Looking back, this pivot was critical to our success. It is why Nasuni is  in a strong position to disrupt NetApp and Dell EMC, and why the other cloud storage gateways have faded from view. It is why we are growing more than 50% ARR and replacing NetApp and Isilon at petabyte scale. It is why our platform is now the trusted way to modernize on-premises file storage by the largest companies across all industry sectors, including Meredith Corporation and Perkins&Will.

The Power of Cloud-Native Infrastructure

The only reason we were able to make this pivot is that our founder had a fundamentally different vision. The roots of Nasuni are in a cloud-first architecture that makes file infrastructure software-defined. From day one, Nasuni designed and built a file system that resides entirely in cloud object storage, and pushes data down to edge locations (cloud edges or physical edges) from the cloud. This “upside down file system,” in which the entire inode structure resides in cloud storage, is the polar opposite from the cloud storage gateways, which stored files, metadata, and inodes mainly on hardware boxes on-premises and pushed data back up to the cloud. This critical difference is why Nasuni can offer infinite scale at a dramatically lower cost for large enterprises. We take full advantage of object storage economics, and don’t require expensive hardware on-premises.

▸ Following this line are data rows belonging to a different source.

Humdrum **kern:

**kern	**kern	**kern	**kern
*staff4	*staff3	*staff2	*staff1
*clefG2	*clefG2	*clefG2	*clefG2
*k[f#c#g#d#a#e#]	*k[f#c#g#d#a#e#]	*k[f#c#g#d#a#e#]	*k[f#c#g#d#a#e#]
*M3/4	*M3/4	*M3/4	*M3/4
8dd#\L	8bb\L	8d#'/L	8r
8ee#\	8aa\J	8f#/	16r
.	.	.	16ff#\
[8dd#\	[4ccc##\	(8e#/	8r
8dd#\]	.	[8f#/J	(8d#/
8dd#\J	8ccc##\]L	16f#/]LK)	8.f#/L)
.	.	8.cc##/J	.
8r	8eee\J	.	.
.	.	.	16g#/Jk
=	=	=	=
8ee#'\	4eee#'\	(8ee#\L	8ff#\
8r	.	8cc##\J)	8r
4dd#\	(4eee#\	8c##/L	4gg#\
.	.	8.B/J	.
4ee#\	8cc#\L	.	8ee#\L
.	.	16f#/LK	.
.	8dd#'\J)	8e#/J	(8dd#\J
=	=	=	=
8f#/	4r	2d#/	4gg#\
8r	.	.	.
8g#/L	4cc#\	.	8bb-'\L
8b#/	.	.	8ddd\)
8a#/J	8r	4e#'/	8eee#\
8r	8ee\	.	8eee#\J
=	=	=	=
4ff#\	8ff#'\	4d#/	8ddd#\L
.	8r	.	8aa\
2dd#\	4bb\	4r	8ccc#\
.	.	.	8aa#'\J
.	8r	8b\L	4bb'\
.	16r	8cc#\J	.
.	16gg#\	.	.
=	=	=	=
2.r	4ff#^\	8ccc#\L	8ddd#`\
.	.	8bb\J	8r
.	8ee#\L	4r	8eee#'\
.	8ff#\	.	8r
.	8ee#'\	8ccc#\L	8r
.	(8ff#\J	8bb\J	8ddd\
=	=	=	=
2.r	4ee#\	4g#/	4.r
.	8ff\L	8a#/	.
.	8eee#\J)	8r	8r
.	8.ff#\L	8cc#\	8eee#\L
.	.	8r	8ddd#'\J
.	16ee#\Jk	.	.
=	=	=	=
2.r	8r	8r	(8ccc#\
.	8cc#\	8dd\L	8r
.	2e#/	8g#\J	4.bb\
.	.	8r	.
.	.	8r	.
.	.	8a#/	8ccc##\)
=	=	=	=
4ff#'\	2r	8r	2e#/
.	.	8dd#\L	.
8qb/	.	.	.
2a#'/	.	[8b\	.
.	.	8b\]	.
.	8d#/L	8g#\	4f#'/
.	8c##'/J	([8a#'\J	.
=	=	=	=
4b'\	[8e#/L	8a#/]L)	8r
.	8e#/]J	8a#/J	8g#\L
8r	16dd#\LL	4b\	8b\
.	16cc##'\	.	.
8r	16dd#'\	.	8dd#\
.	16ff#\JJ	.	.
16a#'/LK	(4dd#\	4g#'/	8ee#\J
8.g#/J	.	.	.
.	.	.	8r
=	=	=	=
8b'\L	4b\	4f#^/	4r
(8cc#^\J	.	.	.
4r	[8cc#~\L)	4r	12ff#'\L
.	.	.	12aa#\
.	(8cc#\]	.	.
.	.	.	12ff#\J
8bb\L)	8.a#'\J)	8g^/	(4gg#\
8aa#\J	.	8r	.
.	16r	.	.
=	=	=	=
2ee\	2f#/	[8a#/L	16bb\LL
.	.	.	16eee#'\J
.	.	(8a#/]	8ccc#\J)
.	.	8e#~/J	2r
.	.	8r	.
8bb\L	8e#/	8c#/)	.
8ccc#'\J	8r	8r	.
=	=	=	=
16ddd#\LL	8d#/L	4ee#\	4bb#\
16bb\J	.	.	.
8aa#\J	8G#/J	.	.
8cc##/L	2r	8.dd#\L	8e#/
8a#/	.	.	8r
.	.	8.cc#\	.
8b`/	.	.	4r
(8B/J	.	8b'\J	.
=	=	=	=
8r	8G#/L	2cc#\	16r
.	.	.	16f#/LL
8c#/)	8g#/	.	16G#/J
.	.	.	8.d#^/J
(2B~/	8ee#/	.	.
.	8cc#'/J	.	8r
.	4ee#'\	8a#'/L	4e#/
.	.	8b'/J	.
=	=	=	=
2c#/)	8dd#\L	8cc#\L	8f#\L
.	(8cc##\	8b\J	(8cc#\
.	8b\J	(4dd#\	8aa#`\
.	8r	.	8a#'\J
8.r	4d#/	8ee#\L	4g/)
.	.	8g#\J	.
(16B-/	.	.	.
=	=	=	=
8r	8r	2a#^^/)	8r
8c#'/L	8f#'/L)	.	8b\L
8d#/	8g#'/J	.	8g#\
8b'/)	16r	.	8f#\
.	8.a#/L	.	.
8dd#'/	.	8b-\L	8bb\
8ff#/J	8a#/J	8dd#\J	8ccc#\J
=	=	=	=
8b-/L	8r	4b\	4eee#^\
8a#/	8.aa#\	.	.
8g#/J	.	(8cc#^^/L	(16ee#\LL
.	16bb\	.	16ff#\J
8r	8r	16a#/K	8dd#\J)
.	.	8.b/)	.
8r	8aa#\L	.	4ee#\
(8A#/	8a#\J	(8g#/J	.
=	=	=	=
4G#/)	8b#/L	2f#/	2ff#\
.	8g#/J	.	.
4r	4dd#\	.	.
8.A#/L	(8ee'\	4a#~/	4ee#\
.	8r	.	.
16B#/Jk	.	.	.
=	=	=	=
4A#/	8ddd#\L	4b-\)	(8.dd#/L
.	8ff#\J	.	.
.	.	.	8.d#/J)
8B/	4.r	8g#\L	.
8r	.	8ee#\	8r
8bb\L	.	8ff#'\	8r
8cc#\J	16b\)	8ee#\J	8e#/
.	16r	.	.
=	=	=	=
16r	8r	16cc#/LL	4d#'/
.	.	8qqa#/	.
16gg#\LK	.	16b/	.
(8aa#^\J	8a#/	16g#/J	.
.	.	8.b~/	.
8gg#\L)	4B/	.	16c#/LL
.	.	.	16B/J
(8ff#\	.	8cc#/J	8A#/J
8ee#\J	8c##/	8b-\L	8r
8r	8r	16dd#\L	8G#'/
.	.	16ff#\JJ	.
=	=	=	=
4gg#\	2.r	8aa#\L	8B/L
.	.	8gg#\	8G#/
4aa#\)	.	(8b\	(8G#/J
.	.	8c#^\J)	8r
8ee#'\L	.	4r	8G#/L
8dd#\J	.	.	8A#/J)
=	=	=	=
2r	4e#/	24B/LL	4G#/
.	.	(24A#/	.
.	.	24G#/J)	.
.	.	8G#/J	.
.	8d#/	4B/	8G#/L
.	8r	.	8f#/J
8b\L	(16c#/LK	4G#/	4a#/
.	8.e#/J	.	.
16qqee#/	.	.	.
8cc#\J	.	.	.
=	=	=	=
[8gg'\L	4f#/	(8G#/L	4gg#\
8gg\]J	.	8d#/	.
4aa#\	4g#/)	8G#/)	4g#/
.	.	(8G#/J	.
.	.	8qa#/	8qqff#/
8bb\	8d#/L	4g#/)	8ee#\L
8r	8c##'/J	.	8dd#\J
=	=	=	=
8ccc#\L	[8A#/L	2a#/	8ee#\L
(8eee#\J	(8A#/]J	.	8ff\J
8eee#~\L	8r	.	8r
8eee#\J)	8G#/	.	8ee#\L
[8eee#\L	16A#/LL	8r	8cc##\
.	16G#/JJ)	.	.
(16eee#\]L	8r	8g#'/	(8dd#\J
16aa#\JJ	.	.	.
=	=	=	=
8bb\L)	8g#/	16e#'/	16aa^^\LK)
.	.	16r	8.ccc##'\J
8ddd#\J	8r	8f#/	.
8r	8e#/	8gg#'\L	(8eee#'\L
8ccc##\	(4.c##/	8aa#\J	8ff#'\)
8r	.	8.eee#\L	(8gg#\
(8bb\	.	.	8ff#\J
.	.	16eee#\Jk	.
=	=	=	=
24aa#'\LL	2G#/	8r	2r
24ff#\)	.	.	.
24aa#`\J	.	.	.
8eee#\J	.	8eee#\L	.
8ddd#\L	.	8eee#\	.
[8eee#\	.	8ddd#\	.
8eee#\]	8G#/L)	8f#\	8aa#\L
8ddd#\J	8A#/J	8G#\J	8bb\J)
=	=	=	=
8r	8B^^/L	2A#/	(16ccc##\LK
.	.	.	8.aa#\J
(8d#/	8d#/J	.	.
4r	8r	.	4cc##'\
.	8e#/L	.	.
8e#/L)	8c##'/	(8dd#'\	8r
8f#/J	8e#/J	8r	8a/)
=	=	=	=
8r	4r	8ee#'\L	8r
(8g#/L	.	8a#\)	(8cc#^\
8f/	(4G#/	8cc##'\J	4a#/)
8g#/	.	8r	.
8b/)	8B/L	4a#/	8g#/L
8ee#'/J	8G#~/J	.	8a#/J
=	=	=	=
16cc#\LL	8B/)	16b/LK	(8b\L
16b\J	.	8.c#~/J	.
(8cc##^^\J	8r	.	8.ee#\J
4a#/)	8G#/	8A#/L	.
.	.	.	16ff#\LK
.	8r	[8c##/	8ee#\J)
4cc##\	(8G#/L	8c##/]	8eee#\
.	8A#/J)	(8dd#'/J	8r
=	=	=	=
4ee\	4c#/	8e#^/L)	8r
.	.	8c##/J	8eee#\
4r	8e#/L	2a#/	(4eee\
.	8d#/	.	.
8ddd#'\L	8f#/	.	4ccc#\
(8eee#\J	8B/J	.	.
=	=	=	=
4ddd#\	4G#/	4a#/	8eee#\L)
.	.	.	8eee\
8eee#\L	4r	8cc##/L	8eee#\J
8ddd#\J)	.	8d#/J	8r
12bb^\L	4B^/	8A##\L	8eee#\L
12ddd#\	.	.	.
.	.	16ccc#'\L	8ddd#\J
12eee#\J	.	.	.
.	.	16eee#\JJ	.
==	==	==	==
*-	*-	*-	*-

This cloud-native architecture also gives customers unprecedented agility. Because we use lightweight VMs to cache active files and our edge appliances are stateless, Nasuni customers can go completely cloud with no physical appliances (with our edge VMs deployed in different public cloud regions), or hybrid cloud (with our edge VMs deployed on-premises).

Another critical architectural decision our founder made was to use object storage as the “hub” for all file system changes and use elastic cloud services to manage file propagation and locking across all edge locations (the “spokes”).  Alternatively,  cloud storage gateway vendors like Panzura took a peer-to-peer approach in which their hardware boxes all talked to each other, and one hardware box was designated as the “master.”  This model performed well for smaller organizations with a few sites, but did not scale well. It was also much more expensive to operate. Panzura’s business model also became outdated because you still had to purchase big, expensive hardware boxes on-premises and buy it all upfront out of CAPEX. Nasuni is true SaaS, with our deployments and business model (OPEX).

The Future of Enterprise Cloud Technology

The end of an era is never easy, and I’m sure we will hear Panzura’s new leadership say it is “business as usual.” Unfortunately, the writing has been on the wall for a few years. These types of acquisitions can be unpredictable for employees and customers, so now is the perfect time to move to an established, modern platform with a history of incoming Panzura migrations. For that reason, we are now offering a special Panzura migration package for Panzura customers. We have migrated many customers from Panzura over the past few years, so we know what it takes and how to make the migration quick and easy. If you’re a Panzura customer who would like to transition to Nasuni’s cloud-native platform, we hope you’ll take advantage of the incentives we’re making available.

We may have been lucky or good (some say it’s better to be lucky than good), but we appreciate more than ever that we were able to make the pivot from a niche player in multi-site file sharing to a market disruptor for NAS consolidation and cloud modernization. The choices are now much simpler.  Customers can choose Nasuni’s cloud-native, software-defined file services platform, or hardware-defined file storage platforms from Dell EMC and NetApp that have been “lifted and shifted” to the cloud.